__Records for this exercise__:
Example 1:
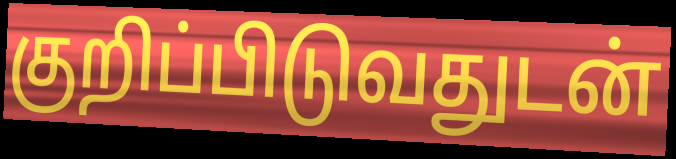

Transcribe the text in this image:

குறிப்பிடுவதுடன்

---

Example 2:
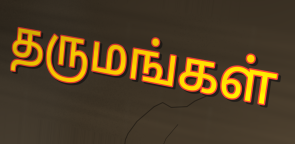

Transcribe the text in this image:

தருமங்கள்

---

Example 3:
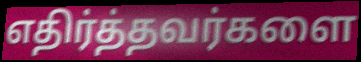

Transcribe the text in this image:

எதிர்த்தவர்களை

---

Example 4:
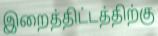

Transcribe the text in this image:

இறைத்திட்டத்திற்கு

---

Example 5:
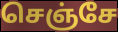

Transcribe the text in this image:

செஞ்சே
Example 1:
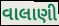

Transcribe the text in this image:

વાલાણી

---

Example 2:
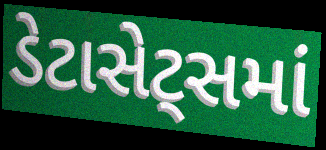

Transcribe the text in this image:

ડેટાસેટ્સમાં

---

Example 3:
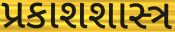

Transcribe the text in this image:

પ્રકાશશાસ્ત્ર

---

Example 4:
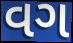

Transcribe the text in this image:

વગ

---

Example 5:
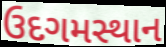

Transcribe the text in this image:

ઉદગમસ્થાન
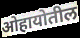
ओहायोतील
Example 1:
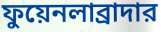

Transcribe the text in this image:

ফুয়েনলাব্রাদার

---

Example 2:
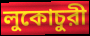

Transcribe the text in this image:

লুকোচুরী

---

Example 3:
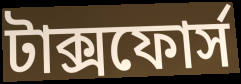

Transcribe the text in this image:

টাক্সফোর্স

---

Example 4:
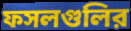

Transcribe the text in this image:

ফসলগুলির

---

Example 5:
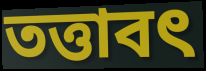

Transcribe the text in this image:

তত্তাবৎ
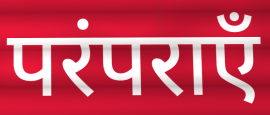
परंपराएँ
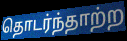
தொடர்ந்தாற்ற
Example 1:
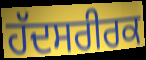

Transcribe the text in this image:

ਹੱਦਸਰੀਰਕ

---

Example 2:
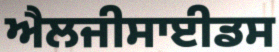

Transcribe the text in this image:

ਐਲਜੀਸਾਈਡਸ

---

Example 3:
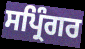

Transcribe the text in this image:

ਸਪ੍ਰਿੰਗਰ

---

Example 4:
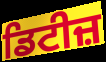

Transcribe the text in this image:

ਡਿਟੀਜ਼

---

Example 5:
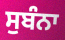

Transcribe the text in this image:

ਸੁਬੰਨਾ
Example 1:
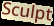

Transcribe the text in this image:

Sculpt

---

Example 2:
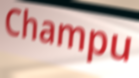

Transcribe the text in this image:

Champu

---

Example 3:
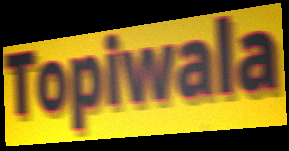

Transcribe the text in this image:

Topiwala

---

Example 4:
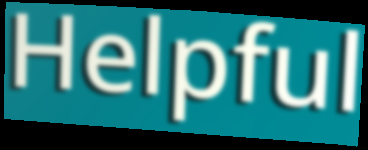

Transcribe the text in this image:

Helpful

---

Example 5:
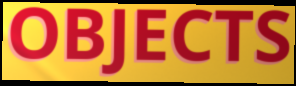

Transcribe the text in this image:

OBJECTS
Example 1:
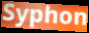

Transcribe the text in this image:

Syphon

__About this exercise__:
Write the material out again exactly. Do not include the pictures.

__Exercise solution__:
Example 1:

Transcribe the text in this image:

குறிப்பிடுவதுடன்

---

Example 2:

Transcribe the text in this image:

தருமங்கள்

---

Example 3:

Transcribe the text in this image:

எதிர்த்தவர்களை

---

Example 4:

Transcribe the text in this image:

இறைத்திட்டத்திற்கு

---

Example 5:

Transcribe the text in this image:

செஞ்சே
Example 1:

Transcribe the text in this image:

વાલાણી

---

Example 2:

Transcribe the text in this image:

ડેટાસેટ્સમાં

---

Example 3:

Transcribe the text in this image:

પ્રકાશશાસ્ત્ર

---

Example 4:

Transcribe the text in this image:

વગ

---

Example 5:

Transcribe the text in this image:

ઉદગમસ્થાન
ओहायोतील
Example 1:

Transcribe the text in this image:

ফুয়েনলাব্রাদার

---

Example 2:

Transcribe the text in this image:

লুকোচুরী

---

Example 3:

Transcribe the text in this image:

টাক্সফোর্স

---

Example 4:

Transcribe the text in this image:

ফসলগুলির

---

Example 5:

Transcribe the text in this image:

তত্তাবৎ
परंपराएँ
தொடர்ந்தாற்ற
Example 1:

Transcribe the text in this image:

ਹੱਦਸਰੀਰਕ

---

Example 2:

Transcribe the text in this image:

ਐਲਜੀਸਾਈਡਸ

---

Example 3:

Transcribe the text in this image:

ਸਪ੍ਰਿੰਗਰ

---

Example 4:

Transcribe the text in this image:

ਡਿਟੀਜ਼

---

Example 5:

Transcribe the text in this image:

ਸੁਬੰਨਾ
Example 1:

Transcribe the text in this image:

Sculpt

---

Example 2:

Transcribe the text in this image:

Champu

---

Example 3:

Transcribe the text in this image:

Topiwala

---

Example 4:

Transcribe the text in this image:

Helpful

---

Example 5:

Transcribe the text in this image:

OBJECTS
Example 1:

Transcribe the text in this image:

Syphon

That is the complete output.